Israel whitewashes unity against Nation State Law
“The people want the fall of the law,” young demonstrators chanted, in a variation of the phrase used against regimes during the Arab uprisings of 2011.
“The time has come to wake up,” read a sign carried by two Jewish women.
The mass protest on Saturday in Tel Aviv was an unusual sight for Israel – a crowd of 30,000, with Arabs alongside left-wing Jews and a small number from the Druze community.
They had come together to oppose the government’s racist Nation State Law that entrenches Israel’s character as a Jewish state and relegates Arabs to second-class citizenship.

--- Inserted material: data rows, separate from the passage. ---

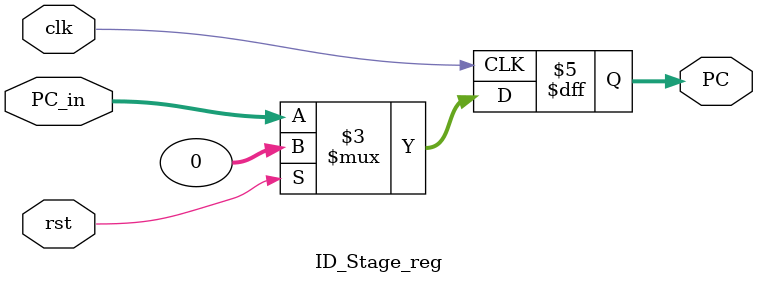
<source format=v>
module ID_Stage_reg
	(
		clk,
		rst,
		PC_in,
		PC
	);
	
	// input and output ports
	input			clk;
	input			rst;
	input	[31:0]	PC_in;
	output	[31:0]	PC;
	
	// registers
	reg		[31:0]	PC;
	
	// build module
	always @(posedge clk)
	begin
		if(rst)
			PC <= 32'b0;
		else
			PC = PC_in;
	end
	
endmodule

</source>
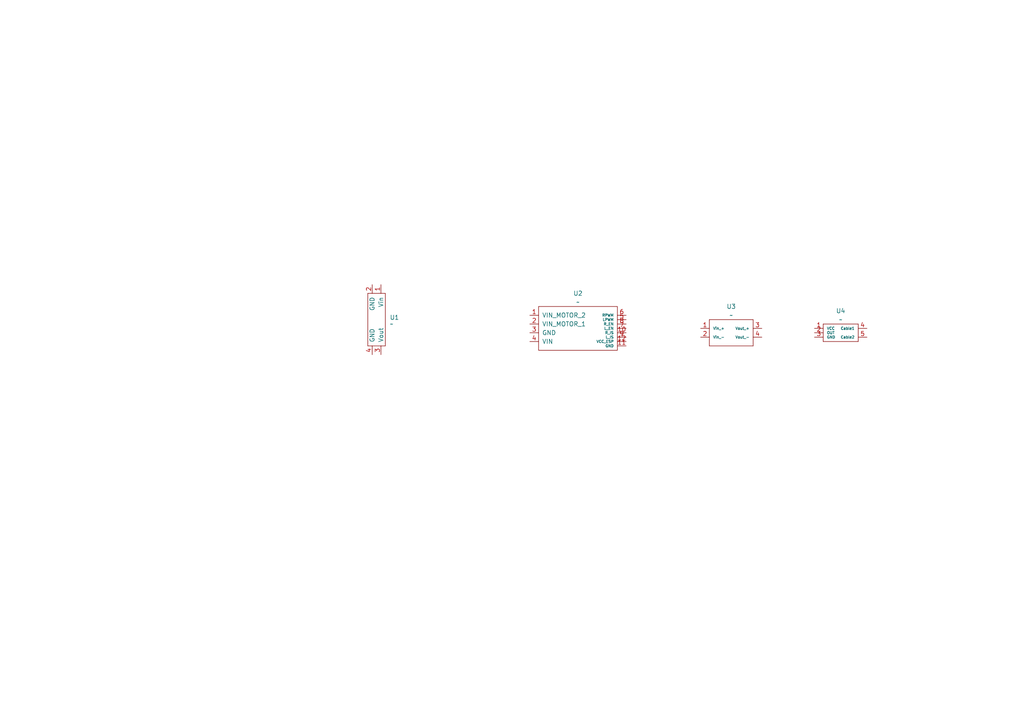
<source format=kicad_sch>
(kicad_sch
	(version 20231120)
	(generator "eeschema")
	(generator_version "8.0")
	(uuid "fa123d8e-0f61-4696-af24-c86f1c07897c")
	(paper "A4")
	
	(symbol
		(lib_id "Driver_Del_Motor:Driver_Motor")
		(at 167.64 96.52 0)
		(unit 1)
		(exclude_from_sim no)
		(in_bom yes)
		(on_board yes)
		(dnp no)
		(fields_autoplaced yes)
		(uuid "1bf208d1-1e5d-4f07-92ac-16d95eb14dff")
		(property "Reference" "U2"
			(at 167.64 85.09 0)
			(effects
				(font
					(size 1.27 1.27)
				)
			)
		)
		(property "Value" "~"
			(at 167.64 87.63 0)
			(effects
				(font
					(size 1.27 1.27)
				)
			)
		)
		(property "Footprint" "Driver_Del_Motor:Driver_Motor"
			(at 167.64 96.52 0)
			(effects
				(font
					(size 1.27 1.27)
				)
				(hide yes)
			)
		)
		(property "Datasheet" ""
			(at 167.64 96.52 0)
			(effects
				(font
					(size 1.27 1.27)
				)
				(hide yes)
			)
		)
		(property "Description" ""
			(at 167.64 96.52 0)
			(effects
				(font
					(size 1.27 1.27)
				)
				(hide yes)
			)
		)
		(pin "6"
			(uuid "af812255-4483-4e75-9bfd-b524163157e0")
		)
		(pin "11"
			(uuid "557269f0-1edf-4156-b784-3d00f8c1f366")
		)
		(pin "12"
			(uuid "4889fc24-5305-428b-aab4-1a345dc6b626")
		)
		(pin "2"
			(uuid "96290d26-1c62-4ee8-8643-7c7be6d7d4fb")
		)
		(pin "8"
			(uuid "e50b8cb7-2ed4-4006-931d-707418fd6b12")
		)
		(pin "3"
			(uuid "78376f95-8f6f-46fb-984e-23d75cf6ee5d")
		)
		(pin "4"
			(uuid "403efaff-58ff-4064-ad88-0bda8c181e23")
		)
		(pin "5"
			(uuid "eef1f4fa-c5e9-4ea2-aa79-cb68f6997c39")
		)
		(pin "7"
			(uuid "4980ae3d-5771-4c35-b220-3647d4864ea5")
		)
		(pin "10"
			(uuid "810f5ac2-0720-4073-bd23-958d734c0127")
		)
		(pin "9"
			(uuid "5df86119-5d51-4b27-a469-76f1f9919754")
		)
		(pin "1"
			(uuid "d3eaf681-3c17-4200-9cec-7fcd87c08afb")
		)
		(instances
			(project ""
				(path "/fa123d8e-0f61-4696-af24-c86f1c07897c"
					(reference "U2")
					(unit 1)
				)
			)
		)
	)
	(symbol
		(lib_id "Step_Chino:Step_Down_Chino")
		(at 212.09 96.52 0)
		(unit 1)
		(exclude_from_sim no)
		(in_bom yes)
		(on_board yes)
		(dnp no)
		(fields_autoplaced yes)
		(uuid "23d1cd3d-ef85-4048-9bc3-949477335771")
		(property "Reference" "U3"
			(at 212.09 88.9 0)
			(effects
				(font
					(size 1.27 1.27)
				)
			)
		)
		(property "Value" "~"
			(at 212.09 91.44 0)
			(effects
				(font
					(size 1.27 1.27)
				)
			)
		)
		(property "Footprint" "Step_Down_Chino:Step_Down_Chinp"
			(at 212.09 96.52 0)
			(effects
				(font
					(size 1.27 1.27)
				)
				(hide yes)
			)
		)
		(property "Datasheet" ""
			(at 212.09 96.52 0)
			(effects
				(font
					(size 1.27 1.27)
				)
				(hide yes)
			)
		)
		(property "Description" ""
			(at 212.09 96.52 0)
			(effects
				(font
					(size 1.27 1.27)
				)
				(hide yes)
			)
		)
		(pin "4"
			(uuid "351618c1-480c-4efa-ab70-4563ba8aa61b")
		)
		(pin "2"
			(uuid "b0f8aa6e-a761-401e-a83f-ce90a28ca820")
		)
		(pin "1"
			(uuid "fac8185b-2c55-4e18-906c-2fbfe2ac843f")
		)
		(pin "3"
			(uuid "053363b8-cc82-44be-9e86-c32a4a01c5c1")
		)
		(instances
			(project ""
				(path "/fa123d8e-0f61-4696-af24-c86f1c07897c"
					(reference "U3")
					(unit 1)
				)
			)
		)
	)
	(symbol
		(lib_id "Sensor_Corriente:Sensor_De_Corriente")
		(at 243.84 96.52 0)
		(unit 1)
		(exclude_from_sim no)
		(in_bom yes)
		(on_board yes)
		(dnp no)
		(fields_autoplaced yes)
		(uuid "53e4b382-85ea-4188-8d94-a25225a18732")
		(property "Reference" "U4"
			(at 243.84 90.17 0)
			(effects
				(font
					(size 1.27 1.27)
				)
			)
		)
		(property "Value" "~"
			(at 243.84 92.71 0)
			(effects
				(font
					(size 1.27 1.27)
				)
			)
		)
		(property "Footprint" "Sensor_Corriente:Sensor_Corriente"
			(at 243.84 96.52 0)
			(effects
				(font
					(size 1.27 1.27)
				)
				(hide yes)
			)
		)
		(property "Datasheet" ""
			(at 243.84 96.52 0)
			(effects
				(font
					(size 1.27 1.27)
				)
				(hide yes)
			)
		)
		(property "Description" ""
			(at 243.84 96.52 0)
			(effects
				(font
					(size 1.27 1.27)
				)
				(hide yes)
			)
		)
		(pin "2"
			(uuid "af4fb093-508b-4e1f-8776-3aa14c05fa84")
		)
		(pin "1"
			(uuid "ab1bc859-07a5-4c29-baff-c83c5c26ca40")
		)
		(pin "5"
			(uuid "2d74aa9f-1863-4c7c-ab8c-c3126aae2591")
		)
		(pin "4"
			(uuid "bd9679a0-47fb-4c67-813a-b653f3eda5f5")
		)
		(pin "3"
			(uuid "f510afb2-d9a1-4c23-90b4-75aa43d44940")
		)
		(instances
			(project ""
				(path "/fa123d8e-0f61-4696-af24-c86f1c07897c"
					(reference "U4")
					(unit 1)
				)
			)
		)
	)
	(symbol
		(lib_id "Simbolo_step_5V_6.5V:XL4060")
		(at 110.49 92.71 270)
		(unit 1)
		(exclude_from_sim no)
		(in_bom yes)
		(on_board yes)
		(dnp no)
		(fields_autoplaced yes)
		(uuid "ea27c18c-2989-4414-b14f-9c25dbf5e39c")
		(property "Reference" "U1"
			(at 113.03 92.0749 90)
			(effects
				(font
					(size 1.27 1.27)
				)
				(justify left)
			)
		)
		(property "Value" "~"
			(at 113.03 93.98 90)
			(effects
				(font
					(size 1.27 1.27)
				)
				(justify left)
			)
		)
		(property "Footprint" "XL4060_Footprint:XL4016"
			(at 110.49 92.71 0)
			(effects
				(font
					(size 1.27 1.27)
				)
				(hide yes)
			)
		)
		(property "Datasheet" ""
			(at 110.49 92.71 0)
			(effects
				(font
					(size 1.27 1.27)
				)
				(hide yes)
			)
		)
		(property "Description" ""
			(at 110.49 92.71 0)
			(effects
				(font
					(size 1.27 1.27)
				)
				(hide yes)
			)
		)
		(pin "1"
			(uuid "683acf1d-7ae3-4f31-a9f1-e99c82e62d34")
		)
		(pin "4"
			(uuid "3bd10f5d-853b-4882-99fb-58741f6ce076")
		)
		(pin "2"
			(uuid "941e294a-901b-4ffb-a5bf-9ba83f94f972")
		)
		(pin "3"
			(uuid "46193515-5a55-4f33-a956-7c605beaba1a")
		)
		(instances
			(project ""
				(path "/fa123d8e-0f61-4696-af24-c86f1c07897c"
					(reference "U1")
					(unit 1)
				)
			)
		)
	)
	(sheet_instances
		(path "/"
			(page "1")
		)
	)
)

</source>
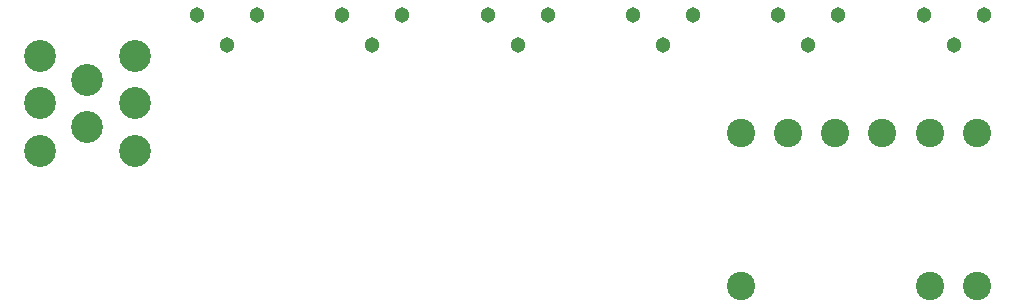
<source format=gbr>
%TF.GenerationSoftware,KiCad,Pcbnew,9.0.2*%
%TF.CreationDate,2025-06-15T01:16:03-07:00*%
%TF.ProjectId,SDM26_BSPD_1.0,53444d32-365f-4425-9350-445f312e302e,rev?*%
%TF.SameCoordinates,Original*%
%TF.FileFunction,Soldermask,Bot*%
%TF.FilePolarity,Negative*%
%FSLAX46Y46*%
G04 Gerber Fmt 4.6, Leading zero omitted, Abs format (unit mm)*
G04 Created by KiCad (PCBNEW 9.0.2) date 2025-06-15 01:16:03*
%MOMM*%
%LPD*%
G01*
G04 APERTURE LIST*
%ADD10C,2.700000*%
%ADD11C,2.400000*%
%ADD12C,1.303000*%
G04 APERTURE END LIST*
D10*
%TO.C,J1*%
X113700000Y-109500000D03*
X113700000Y-113500000D03*
X113700000Y-117500000D03*
X109700000Y-111500000D03*
X109700000Y-115500000D03*
X105700000Y-109500000D03*
X105700000Y-113500000D03*
X105700000Y-117500000D03*
%TD*%
D11*
%TO.C,RED_TP2*%
X169000000Y-116000000D03*
%TD*%
%TO.C,RED_TP1*%
X165000000Y-116000000D03*
%TD*%
D12*
%TO.C,VR1*%
X119000000Y-106000000D03*
X121540000Y-108540000D03*
X124080000Y-106000000D03*
%TD*%
D11*
%TO.C,BLACK_TP1*%
X165000000Y-129000000D03*
%TD*%
%TO.C,WHITE_TP2*%
X181000000Y-129000000D03*
%TD*%
%TO.C,RED_TP5*%
X181000000Y-116000000D03*
%TD*%
D12*
%TO.C,VR6*%
X180500000Y-106000000D03*
X183040000Y-108540000D03*
X185580000Y-106000000D03*
%TD*%
%TO.C,VR2*%
X131300000Y-106000000D03*
X133840000Y-108540000D03*
X136380000Y-106000000D03*
%TD*%
%TO.C,VR3*%
X143620000Y-106000000D03*
X146160000Y-108540000D03*
X148700000Y-106000000D03*
%TD*%
D11*
%TO.C,WHITE_TP1*%
X185000000Y-129000000D03*
%TD*%
%TO.C,RED_TP6*%
X185000000Y-116000000D03*
%TD*%
D12*
%TO.C,VR4*%
X155900000Y-106000000D03*
X158440000Y-108540000D03*
X160980000Y-106000000D03*
%TD*%
%TO.C,VR5*%
X168200000Y-106000000D03*
X170740000Y-108540000D03*
X173280000Y-106000000D03*
%TD*%
D11*
%TO.C,RED_TP3*%
X173000000Y-116000000D03*
%TD*%
%TO.C,RED_TP4*%
X177000000Y-116000000D03*
%TD*%
M02*

</source>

But the effort did not achieve the desired effect. Israel’s political elite yesterday was manipulating the rally to further delegitimise the beleaguered and increasingly isolated Arab minority.
There was a significant presence of Jews at the protest alongside the Arabs. But the mainstream reactions to the rally showed just how misunderstood and vulnerable to defamation are the Arab citizens who make up a fifth of Israel’s population.
Israeli media coverage, photos and political reactions focused on a relatively small number of demonstrators who waved Palestinian flags at the protest, contrary to urgings of organisers.
The implication was that the protesters wanted to destroy Israel, not just the racist law.
The flag waving, in the coverage of the popular Ynet news site, was the most important aspect of the protest, not the speeches against the law, the voices of the diverse crowd of all ages who spoke of longing for equality, or the fact that Arabs and Jews had come together.
Leading the attack was Prime Minister Benjamin Netanyahu who, in remarks at a cabinet meeting yesterday, cast the demonstrators as threatening fifth columnists.
Mr Netanyahu said many of the protesters “want to nullify the law of return” that grants automatic citizenship to Jews, and “to nullify the anthem and the flag and convert Israel into an Israeli-Palestinian state or one of all its citizens”.
“It is precisely because of this that we passed the Nation State Law,” he said.
“PLO flags have been unfurled in the heart of Tel Aviv and we have heard cries of, ‘With blood and spirit we will redeem you Palestine’,” he said.
Arab legislator Ahmed Tibi said the coverage was frustrating.
“Unfortunately, the media focused on what was secondary and missed the point,” Mr Tibi said. “To focus on 20 youths who carried flags because of their own conviction out of 30,000 is unprofessional and doesn’t reflect reality.”
He said the message of the rally was simple: “Cancel the Nation State Law, we want to be equal.”
At the protest, Mufid Shawarna, 50, an electrician from the Israeli town of Jaljulya, voiced the sentiments of many.
“Of course this law threatens me. Tomorrow it will be an even more racist law and afterwards we will arrive at apartheid,” Mr Shawarna told The National.
“Instead of making laws for people to live together, they seek to divide and categorise as first, second and third-class citizens. Why? They should be promoting coexistence.
“It’s rejected that they make laws that harm the Palestinian people who live here.”